Sénégal : Guy Marius Sagna dénonce une répression « coloniale » contre les étudiants

La situation à l’Université Cheikh Anta Diop de Dakar (UCAD) s’est brutalement aggravée après les propos du Premier ministre sénégalais, qui a évoqué un financement de certains étudiants par une partie de l’opposition. Dans la foulée, les forces de l’ordre ont mené une répression d’une intensité inédite contre les étudiants mobilisés, provoquant une vague d’indignation dans le pays.


Le député et militant Guy Marius Sagna a vivement réagi, dénonçant une « répression aveugle et gratuite » qui rappelle, selon lui, la colonialité persistante des institutions et des forces de sécurité. Il accuse certains agents d’être formés pour « insulter, massacrer, écraser au quotidien le citoyen et, au besoin, l’assassiner ». Pour lui, cette violence ne peut être justifiée par les accusations portées contre les étudiants : « Ceci explique cela. Ceci ne peut pas justifier cela », martèle-t-il.


Au-delà de la répression, Sagna met en lumière les dysfonctionnements structurels de l’enseignement supérieur sénégalais. Il pointe notamment la désorganisation du calendrier académique, qui conduit certains étudiants à achever en cinq ans des formations censées durer trois ans. Selon lui, le véritable problème dépasse les bourses et la restauration universitaire : c’est l’ensemble du système qui doit être transformé.


Le discours de Sagna s’inscrit dans une logique de rupture. Il appelle à une transformation profonde du pays, estimant que l’université est le miroir des contradictions sociales et politiques du Sénégal. Pour lui, la jeunesse ne doit pas être écrasée mais accompagnée, car elle incarne l’avenir et la dignité nationale.

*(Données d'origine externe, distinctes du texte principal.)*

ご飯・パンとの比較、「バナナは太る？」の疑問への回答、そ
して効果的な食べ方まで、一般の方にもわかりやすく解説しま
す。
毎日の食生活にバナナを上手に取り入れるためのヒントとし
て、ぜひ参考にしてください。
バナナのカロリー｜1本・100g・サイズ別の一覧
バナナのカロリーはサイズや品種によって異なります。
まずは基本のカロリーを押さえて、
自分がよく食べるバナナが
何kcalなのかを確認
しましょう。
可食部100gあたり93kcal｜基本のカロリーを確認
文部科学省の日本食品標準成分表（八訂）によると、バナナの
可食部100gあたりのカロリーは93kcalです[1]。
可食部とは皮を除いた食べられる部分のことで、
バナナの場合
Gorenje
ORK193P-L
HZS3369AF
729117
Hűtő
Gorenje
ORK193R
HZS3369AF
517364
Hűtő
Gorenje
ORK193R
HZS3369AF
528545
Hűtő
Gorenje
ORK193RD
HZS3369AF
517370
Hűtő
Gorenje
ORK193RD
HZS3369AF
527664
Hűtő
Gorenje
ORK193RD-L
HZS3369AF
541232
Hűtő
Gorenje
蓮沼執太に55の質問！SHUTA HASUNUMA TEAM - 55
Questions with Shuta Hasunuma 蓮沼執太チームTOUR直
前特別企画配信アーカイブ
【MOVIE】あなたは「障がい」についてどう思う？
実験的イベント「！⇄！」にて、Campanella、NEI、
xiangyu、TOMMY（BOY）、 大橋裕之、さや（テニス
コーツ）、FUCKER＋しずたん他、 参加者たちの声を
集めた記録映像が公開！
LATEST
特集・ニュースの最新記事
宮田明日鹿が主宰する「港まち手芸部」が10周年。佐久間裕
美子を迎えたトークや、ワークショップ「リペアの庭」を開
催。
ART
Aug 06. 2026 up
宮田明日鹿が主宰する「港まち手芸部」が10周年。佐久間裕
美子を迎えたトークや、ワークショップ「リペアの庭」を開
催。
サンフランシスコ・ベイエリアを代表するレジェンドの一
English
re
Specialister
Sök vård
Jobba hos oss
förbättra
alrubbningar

La répression policière a suscité une vive émotion dans l’opinion publique et relancé le débat sur la gouvernance sécuritaire et éducative. Les propos de Guy Marius Sagna trouvent un écho auprès de nombreux étudiants et militants qui dénoncent une criminalisation des mouvements sociaux. La crise universitaire pourrait ainsi devenir un catalyseur d’un débat plus large sur la démocratie, la souveraineté et la justice sociale au Sénégal.